Re: Setting up bindfs mount in LXC container
On 17/01/23 23:52, Max Nikulin wrote:
On 17/01/2023 04:06, Richard Hector wrote:
I'm using bindfs in my web LXC containers to allow particular users to
write to their site docroot as the correct user.
I am not familiar with bindfs, so I may miss something important for
your use case.
First of all I am unsure why you prefer bindfs instead of mapping some
container users to host users using namespaces. With the following
configuration 1000 inside a container and on the host is the same UID:
lxc.idmap = u 0 100000 1000
lxc.idmap = u 1000 1000 1
lxc.idmap = u 1001 101001 64535
lxc.idmap = g 0 100000 1000
lxc.idmap = g 1000 1000 1
lxc.idmap = g 1001 101001 64535
lxc.mount.entry = /home/richard/sitename/doc_root /srv/sitename/doc_root
none bind,optional,create=dir
Disclaimer - I haven't actually tried any of your suggestions yet.
My goal is not to map container users to host users, but to allow a
container user (human user) to access a directory as another container
user (non-human owner of files). This should also be doable for multiple
human users for the same site.
In /usr/local/bin/fuse.hook:
I would look into lxcfs hook for inspiration
Interesting; will do. Not sure exactly where to start, but will get there.
In /usr/local/bin/fuse.hook.s2:
========================================================================
lxc-device -n ${LXC_NAME} add /dev/fuse
Is there any reason why it can not be done using lxc.mount.entry in the
container config?
Is that usable for adding a device file? The only way I found to do that
is using lxc-device from outside the container. mknod inside doesn't work.

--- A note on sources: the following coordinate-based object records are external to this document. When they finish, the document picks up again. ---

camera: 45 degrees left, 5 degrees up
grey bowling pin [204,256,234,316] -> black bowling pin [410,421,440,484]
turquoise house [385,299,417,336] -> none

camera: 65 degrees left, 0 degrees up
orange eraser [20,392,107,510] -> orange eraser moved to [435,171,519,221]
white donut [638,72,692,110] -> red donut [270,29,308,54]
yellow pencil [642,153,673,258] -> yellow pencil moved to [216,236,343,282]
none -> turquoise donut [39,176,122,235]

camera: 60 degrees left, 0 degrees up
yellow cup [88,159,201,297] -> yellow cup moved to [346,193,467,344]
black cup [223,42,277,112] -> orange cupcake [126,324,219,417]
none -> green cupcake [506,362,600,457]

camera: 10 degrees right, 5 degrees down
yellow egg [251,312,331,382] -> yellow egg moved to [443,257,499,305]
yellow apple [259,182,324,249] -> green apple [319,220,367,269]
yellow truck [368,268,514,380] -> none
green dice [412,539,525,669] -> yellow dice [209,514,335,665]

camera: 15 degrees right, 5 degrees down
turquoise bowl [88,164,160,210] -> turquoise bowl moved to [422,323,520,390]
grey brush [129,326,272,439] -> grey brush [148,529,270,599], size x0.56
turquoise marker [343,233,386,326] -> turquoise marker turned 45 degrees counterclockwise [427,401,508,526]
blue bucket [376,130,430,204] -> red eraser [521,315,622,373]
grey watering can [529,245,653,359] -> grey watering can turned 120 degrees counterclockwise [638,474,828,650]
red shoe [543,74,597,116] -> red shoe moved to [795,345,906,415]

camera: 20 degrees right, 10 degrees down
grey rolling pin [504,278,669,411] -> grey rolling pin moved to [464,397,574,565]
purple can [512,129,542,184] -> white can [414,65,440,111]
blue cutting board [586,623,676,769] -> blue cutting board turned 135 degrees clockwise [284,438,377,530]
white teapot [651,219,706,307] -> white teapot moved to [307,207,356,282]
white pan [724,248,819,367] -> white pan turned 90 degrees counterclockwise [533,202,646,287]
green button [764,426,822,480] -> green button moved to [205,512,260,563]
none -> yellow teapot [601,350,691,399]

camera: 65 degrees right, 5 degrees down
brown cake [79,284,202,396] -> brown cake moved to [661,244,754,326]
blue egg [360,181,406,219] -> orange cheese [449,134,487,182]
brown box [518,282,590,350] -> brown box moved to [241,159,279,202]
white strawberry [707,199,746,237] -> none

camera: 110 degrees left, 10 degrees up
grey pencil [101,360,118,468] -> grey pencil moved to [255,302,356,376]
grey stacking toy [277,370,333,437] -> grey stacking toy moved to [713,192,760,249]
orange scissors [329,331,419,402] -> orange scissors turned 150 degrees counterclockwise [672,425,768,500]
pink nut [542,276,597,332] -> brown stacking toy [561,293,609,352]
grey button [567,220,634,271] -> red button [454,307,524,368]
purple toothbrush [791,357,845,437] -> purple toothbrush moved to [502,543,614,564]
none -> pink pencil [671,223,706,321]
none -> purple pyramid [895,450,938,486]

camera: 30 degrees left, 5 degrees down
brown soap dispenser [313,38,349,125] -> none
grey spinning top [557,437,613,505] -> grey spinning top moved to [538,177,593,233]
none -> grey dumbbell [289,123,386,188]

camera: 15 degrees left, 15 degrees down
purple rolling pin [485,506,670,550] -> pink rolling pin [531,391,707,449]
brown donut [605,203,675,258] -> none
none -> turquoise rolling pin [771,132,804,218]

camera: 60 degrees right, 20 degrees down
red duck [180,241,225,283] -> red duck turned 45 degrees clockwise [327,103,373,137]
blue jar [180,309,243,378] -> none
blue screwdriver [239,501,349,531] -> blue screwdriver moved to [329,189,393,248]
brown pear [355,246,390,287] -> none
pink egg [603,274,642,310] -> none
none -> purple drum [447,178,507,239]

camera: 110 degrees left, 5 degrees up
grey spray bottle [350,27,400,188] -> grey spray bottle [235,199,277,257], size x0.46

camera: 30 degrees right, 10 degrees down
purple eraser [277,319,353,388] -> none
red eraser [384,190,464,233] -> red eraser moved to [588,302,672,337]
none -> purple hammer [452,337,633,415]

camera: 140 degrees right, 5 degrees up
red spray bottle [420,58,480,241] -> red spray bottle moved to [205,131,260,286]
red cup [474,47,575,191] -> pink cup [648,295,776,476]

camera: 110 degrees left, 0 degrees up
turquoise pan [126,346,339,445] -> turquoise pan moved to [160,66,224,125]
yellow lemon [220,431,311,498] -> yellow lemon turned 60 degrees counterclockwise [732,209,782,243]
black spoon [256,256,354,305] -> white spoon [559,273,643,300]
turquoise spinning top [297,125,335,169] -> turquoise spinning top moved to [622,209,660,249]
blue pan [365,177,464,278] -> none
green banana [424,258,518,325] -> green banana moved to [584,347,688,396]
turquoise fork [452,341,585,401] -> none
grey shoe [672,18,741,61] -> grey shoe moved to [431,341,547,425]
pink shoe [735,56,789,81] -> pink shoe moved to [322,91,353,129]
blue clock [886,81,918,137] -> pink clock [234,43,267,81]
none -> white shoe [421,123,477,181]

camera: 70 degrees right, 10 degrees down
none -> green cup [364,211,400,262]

lxc-attach -n ${LXC_NAME} /usr/local/bin/bindfs_mount
I would consider adding a systemd unit inside container. Unsure if could
be done using an udev rule.
That might be better, but it does need to rely on the device existing first.
If I don't use the at job, but run those commands manually after boot,
it works fine with no error messages.
Unsure if it is relevant, but it is better to run lxc-start and
lxc-attach as a systemd unit with Delegate=yes configuration, either a
temporary one (systemd-run) or configured as a service. It ensures
proper cgroup and scope. Otherwise some cryptic errors may happen.
So even for running stuff manually, run it from systemd? Interesting,
will investigate further. I wasn't aware of systemd-run.